Opinion
No. H14H-CR040584348
May 24, 2005
MEMORANDUM OF DECISION
The defendant, Tommy Josey, was arrested on September 11, 2004 for possession of narcotics with intent to sell in violation of General Statutes § 21a-277(b), possession of narcotics in violation of General Statutes § 21a-279(a), use of a motor vehicle without permission in violation of General Statutes § 53a-199b(a), and failure to stop at a stop sign, an infraction. He has moved to suppress approximately 99 grams of crack cocaine, $4,045.00 in United States currency, and a Budget Rental Car agreement that were seized as evidence at the time of his arrest. The crack cocaine was seized from inside a rented motor vehicle he was operating, and the money was seized from the defendant's front left pants pocket. The car rental agreement was provided to a Hartford police officer by the defendant.
On May 19, May 20, May 2, and May 23, the court conducted an evidentiary hearing at which three of the officers involved in the arrest incident testified: Officer Christopher Sullivan, Officer Eric Leonard and Officer Kevin Nesta. The court also heard testimony from the defendant, Donald Gates, a private investigator for the defendant, and Sergeant Andrew Jaffee of the Hartford police. The court also has reviewed the exhibits submitted into evidence by the defendant.

→ **DATA SECTION**:
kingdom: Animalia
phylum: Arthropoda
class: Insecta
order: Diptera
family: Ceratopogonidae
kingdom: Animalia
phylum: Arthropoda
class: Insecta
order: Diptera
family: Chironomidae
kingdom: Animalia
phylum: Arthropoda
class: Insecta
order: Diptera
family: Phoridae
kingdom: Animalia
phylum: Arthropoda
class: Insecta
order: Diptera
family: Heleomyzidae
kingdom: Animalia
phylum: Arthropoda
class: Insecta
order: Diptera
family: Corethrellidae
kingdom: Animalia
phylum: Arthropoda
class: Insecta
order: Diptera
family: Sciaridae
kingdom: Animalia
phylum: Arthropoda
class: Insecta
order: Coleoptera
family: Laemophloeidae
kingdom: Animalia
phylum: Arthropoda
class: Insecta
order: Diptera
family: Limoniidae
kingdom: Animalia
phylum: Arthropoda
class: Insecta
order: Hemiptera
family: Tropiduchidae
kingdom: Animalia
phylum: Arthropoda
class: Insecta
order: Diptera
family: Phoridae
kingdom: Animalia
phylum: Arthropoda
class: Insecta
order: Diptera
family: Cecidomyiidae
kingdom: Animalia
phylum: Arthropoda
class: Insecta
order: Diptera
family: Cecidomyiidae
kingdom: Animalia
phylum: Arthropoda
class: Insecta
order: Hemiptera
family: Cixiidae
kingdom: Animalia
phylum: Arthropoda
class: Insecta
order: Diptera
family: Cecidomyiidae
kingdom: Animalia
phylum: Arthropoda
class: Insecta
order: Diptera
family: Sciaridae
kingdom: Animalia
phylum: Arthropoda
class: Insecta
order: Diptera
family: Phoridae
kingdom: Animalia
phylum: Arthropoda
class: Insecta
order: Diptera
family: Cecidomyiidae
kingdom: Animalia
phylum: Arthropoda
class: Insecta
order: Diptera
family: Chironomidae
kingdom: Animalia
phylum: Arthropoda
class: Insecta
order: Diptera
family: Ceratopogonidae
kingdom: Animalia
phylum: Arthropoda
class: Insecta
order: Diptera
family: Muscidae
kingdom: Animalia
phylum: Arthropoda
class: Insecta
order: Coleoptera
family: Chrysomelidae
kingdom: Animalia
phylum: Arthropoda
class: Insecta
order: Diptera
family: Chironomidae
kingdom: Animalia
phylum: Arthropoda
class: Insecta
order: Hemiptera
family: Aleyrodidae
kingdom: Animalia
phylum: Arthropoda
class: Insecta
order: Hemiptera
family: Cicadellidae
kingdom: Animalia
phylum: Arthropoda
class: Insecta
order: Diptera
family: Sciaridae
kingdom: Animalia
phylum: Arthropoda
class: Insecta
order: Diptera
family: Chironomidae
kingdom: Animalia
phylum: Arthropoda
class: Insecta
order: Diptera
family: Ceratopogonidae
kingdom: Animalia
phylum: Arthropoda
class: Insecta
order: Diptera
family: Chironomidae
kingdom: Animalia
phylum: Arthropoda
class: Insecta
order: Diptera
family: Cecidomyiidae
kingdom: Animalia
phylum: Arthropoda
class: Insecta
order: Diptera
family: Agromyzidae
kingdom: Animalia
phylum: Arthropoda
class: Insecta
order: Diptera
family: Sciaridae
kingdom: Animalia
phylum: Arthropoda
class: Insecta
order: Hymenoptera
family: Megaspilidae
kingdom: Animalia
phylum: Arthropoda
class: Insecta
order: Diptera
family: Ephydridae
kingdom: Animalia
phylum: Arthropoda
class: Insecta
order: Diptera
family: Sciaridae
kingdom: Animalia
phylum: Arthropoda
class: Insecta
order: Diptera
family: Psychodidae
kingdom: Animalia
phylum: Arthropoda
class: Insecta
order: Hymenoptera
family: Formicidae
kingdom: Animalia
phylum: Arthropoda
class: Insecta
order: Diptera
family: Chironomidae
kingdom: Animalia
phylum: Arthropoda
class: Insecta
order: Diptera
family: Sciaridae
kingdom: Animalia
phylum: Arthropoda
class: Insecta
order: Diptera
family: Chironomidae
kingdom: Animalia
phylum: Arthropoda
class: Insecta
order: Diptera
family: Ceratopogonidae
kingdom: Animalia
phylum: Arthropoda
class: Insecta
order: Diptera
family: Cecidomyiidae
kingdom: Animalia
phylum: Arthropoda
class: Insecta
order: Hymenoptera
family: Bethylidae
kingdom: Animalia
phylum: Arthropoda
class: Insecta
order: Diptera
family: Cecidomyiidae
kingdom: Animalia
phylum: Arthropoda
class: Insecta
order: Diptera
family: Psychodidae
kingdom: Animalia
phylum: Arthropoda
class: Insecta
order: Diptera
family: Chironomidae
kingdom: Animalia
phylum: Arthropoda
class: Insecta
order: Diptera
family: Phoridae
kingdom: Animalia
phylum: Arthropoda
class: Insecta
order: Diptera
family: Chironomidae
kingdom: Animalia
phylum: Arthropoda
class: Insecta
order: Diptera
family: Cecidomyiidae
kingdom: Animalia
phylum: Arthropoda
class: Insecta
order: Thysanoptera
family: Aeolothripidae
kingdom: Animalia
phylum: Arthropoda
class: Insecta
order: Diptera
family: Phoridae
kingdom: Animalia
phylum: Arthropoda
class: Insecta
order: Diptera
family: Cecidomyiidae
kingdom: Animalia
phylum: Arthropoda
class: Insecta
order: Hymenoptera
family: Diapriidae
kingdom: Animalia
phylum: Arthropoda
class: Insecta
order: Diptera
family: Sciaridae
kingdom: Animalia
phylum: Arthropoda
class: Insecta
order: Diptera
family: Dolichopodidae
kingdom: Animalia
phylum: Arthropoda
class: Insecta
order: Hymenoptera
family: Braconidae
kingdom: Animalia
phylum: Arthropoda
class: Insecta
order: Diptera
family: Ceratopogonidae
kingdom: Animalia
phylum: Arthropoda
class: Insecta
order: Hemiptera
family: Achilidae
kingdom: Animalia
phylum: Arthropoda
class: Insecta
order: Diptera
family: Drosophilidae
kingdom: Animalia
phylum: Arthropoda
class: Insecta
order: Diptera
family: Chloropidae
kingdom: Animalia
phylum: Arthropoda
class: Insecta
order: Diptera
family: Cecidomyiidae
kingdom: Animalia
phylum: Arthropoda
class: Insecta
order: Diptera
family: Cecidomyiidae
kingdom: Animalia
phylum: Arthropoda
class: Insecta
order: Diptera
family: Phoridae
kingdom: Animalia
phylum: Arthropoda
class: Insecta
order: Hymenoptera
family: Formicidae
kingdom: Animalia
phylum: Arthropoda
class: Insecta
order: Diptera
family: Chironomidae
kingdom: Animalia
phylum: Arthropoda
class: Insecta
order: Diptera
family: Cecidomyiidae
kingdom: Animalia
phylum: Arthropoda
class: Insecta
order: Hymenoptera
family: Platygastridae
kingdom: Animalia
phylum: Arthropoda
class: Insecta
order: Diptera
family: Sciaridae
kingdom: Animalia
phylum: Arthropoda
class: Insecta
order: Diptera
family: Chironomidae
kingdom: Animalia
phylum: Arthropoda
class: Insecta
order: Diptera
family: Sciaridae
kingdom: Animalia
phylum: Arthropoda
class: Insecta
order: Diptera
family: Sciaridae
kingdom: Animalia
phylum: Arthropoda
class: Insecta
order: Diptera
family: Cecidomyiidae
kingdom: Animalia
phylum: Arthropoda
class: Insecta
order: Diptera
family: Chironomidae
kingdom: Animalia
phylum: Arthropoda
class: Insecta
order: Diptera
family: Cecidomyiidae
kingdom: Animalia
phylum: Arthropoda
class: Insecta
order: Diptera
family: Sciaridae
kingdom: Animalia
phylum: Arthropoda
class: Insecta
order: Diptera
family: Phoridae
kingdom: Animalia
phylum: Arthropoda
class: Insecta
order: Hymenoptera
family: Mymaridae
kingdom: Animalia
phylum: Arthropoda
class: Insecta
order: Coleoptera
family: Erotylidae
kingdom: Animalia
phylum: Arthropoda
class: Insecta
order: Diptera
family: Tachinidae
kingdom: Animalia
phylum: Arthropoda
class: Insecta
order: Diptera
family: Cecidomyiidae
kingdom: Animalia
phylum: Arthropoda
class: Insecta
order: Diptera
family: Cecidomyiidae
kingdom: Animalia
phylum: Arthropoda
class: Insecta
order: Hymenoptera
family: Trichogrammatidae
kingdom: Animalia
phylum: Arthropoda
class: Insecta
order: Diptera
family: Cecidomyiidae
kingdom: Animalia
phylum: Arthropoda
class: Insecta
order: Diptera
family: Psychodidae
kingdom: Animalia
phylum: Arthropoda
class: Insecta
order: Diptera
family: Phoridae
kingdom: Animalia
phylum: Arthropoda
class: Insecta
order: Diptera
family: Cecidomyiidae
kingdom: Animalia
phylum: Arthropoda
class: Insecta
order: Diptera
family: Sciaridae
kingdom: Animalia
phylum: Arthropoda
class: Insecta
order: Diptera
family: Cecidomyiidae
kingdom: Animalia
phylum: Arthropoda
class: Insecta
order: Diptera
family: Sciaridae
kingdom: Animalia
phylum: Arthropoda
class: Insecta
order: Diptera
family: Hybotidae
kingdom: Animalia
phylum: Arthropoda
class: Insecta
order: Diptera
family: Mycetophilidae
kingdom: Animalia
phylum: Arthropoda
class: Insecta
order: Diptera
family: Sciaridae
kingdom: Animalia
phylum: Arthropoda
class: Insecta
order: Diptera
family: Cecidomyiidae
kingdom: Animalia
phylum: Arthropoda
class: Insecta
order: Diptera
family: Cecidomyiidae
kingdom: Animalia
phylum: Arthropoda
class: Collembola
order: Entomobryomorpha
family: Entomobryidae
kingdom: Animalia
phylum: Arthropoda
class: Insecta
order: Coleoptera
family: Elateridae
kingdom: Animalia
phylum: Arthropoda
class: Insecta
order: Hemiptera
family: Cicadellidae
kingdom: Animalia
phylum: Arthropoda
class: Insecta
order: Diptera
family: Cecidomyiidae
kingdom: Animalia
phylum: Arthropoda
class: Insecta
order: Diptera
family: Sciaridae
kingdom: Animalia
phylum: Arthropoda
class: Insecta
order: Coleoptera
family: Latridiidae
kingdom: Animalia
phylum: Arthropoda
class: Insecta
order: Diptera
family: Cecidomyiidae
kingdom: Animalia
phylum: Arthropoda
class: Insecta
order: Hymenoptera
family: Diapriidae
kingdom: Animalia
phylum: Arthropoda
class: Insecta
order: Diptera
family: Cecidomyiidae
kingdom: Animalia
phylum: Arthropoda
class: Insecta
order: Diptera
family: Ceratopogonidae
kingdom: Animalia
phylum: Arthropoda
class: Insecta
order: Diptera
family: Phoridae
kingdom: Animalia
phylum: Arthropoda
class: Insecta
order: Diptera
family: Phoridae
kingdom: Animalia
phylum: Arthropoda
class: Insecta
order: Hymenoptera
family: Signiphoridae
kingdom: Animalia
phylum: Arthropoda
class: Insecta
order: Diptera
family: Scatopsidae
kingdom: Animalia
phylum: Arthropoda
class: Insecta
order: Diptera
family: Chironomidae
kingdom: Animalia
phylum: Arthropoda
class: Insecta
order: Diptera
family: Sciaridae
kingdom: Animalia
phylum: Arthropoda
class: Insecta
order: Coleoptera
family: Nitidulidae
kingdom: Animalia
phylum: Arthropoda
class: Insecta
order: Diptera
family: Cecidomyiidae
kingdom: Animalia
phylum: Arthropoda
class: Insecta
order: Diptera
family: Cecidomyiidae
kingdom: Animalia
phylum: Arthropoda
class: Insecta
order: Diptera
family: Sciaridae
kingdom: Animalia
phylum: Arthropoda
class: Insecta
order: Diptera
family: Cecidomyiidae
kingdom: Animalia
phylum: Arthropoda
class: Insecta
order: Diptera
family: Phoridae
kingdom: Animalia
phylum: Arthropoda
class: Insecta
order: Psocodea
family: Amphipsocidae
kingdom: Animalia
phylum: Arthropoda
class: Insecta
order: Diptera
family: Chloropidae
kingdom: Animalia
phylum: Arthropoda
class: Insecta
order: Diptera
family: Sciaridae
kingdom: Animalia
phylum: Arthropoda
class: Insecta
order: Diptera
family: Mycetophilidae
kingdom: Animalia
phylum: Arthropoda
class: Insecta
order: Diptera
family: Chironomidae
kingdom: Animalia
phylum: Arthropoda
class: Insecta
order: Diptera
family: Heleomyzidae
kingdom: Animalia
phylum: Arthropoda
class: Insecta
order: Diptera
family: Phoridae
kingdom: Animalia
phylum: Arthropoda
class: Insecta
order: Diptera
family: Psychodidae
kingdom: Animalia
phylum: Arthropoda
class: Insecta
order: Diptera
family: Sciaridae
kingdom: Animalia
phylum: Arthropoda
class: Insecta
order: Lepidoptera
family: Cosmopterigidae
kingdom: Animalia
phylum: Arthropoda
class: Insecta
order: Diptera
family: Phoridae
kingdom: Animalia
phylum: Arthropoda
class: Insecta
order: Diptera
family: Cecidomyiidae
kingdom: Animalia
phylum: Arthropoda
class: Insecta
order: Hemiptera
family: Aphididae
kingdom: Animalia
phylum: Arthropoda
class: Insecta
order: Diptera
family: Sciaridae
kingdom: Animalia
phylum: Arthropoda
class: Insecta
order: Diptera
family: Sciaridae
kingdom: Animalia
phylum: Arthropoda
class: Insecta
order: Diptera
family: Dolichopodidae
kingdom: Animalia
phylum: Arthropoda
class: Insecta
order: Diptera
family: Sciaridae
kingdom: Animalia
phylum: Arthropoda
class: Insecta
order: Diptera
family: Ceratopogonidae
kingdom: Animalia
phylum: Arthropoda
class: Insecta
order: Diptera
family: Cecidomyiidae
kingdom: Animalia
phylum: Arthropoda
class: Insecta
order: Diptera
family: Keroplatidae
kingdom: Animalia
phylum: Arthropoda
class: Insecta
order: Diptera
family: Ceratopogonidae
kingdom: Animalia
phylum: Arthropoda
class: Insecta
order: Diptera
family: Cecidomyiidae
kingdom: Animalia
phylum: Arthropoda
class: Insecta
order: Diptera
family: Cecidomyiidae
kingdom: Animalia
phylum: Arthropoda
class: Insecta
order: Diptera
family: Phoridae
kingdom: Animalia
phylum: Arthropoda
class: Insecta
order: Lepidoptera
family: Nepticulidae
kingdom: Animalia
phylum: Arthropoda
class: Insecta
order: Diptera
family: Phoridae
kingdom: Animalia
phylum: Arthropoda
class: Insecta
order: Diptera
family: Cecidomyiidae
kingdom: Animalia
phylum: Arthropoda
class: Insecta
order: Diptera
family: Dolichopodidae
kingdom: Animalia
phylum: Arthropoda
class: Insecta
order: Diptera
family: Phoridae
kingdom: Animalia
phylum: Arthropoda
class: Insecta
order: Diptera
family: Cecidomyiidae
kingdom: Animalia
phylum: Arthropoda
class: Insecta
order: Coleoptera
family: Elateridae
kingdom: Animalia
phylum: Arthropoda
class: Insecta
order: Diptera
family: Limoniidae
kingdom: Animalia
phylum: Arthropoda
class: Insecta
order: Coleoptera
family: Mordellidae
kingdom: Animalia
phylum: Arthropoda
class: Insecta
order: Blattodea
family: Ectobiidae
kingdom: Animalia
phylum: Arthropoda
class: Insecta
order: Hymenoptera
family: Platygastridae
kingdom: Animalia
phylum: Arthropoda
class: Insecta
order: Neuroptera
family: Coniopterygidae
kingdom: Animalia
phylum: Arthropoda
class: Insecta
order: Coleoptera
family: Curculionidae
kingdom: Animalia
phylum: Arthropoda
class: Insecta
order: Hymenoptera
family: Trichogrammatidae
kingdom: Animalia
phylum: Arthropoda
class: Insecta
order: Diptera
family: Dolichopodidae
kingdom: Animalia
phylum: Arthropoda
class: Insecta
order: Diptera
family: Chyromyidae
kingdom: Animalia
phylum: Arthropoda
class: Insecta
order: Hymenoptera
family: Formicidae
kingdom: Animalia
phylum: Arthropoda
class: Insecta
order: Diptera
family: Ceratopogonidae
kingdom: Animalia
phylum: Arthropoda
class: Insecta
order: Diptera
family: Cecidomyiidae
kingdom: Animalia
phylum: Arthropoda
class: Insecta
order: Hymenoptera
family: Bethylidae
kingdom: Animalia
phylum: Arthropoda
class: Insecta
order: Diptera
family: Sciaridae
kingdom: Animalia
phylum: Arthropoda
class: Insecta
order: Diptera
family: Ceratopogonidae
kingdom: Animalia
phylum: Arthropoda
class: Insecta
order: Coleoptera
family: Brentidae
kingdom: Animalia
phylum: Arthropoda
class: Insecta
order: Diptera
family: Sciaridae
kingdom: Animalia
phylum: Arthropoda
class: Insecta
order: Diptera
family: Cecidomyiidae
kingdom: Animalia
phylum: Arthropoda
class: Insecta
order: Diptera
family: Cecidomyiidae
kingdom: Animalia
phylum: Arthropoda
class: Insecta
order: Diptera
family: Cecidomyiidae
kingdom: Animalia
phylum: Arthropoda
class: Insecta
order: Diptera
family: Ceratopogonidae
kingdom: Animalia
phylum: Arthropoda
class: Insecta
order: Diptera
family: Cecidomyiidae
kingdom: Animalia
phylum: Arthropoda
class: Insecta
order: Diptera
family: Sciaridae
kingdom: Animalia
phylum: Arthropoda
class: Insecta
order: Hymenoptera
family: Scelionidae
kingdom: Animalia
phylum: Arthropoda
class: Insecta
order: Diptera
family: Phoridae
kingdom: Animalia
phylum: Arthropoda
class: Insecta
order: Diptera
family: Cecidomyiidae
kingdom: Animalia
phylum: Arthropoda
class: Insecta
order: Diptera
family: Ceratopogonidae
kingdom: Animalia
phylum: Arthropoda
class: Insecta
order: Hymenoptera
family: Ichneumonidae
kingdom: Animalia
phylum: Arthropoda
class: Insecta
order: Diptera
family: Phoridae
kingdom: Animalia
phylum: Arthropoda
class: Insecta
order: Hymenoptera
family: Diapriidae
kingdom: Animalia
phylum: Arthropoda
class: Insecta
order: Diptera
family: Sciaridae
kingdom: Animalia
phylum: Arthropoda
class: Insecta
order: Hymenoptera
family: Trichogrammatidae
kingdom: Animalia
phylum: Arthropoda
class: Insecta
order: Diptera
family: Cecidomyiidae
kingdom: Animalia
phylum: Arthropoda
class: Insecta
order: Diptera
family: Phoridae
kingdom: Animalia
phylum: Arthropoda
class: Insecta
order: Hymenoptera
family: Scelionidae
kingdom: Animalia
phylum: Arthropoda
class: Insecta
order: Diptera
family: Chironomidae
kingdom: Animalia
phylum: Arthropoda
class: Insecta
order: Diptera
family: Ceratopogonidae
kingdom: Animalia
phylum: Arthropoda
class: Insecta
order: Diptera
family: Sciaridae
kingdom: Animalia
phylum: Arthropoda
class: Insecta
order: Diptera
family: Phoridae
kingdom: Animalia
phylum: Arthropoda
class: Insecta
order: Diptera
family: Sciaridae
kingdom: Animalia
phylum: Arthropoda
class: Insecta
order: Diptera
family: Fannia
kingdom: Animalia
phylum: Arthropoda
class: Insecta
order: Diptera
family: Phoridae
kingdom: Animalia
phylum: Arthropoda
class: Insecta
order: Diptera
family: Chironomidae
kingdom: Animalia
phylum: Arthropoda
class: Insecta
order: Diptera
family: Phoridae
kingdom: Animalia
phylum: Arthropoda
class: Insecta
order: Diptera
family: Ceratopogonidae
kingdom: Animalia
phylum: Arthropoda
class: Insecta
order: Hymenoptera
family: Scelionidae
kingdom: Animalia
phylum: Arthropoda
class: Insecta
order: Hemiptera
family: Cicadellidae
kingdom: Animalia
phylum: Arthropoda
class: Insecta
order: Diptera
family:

→ **REQUIRED ACTIONS**:
1. How much United States currency does the court memorandum say was seized from the defendant?
2. Reproduce, word for word, everything in the court memorandum from "On May 19, May" down to "evidence by the defendant.".

→ **ANSWERS TO THE EXERCISES**:
1. $4,045.00

2.
On May 19, May 20, May 2, and May 23, the court conducted an evidentiary hearing at which three of the officers involved in the arrest incident testified: Officer Christopher Sullivan, Officer Eric Leonard and Officer Kevin Nesta. The court also heard testimony from the defendant, Donald Gates, a private investigator for the defendant, and Sergeant Andrew Jaffee of the Hartford police. The court also has reviewed the exhibits submitted into evidence by the defendant.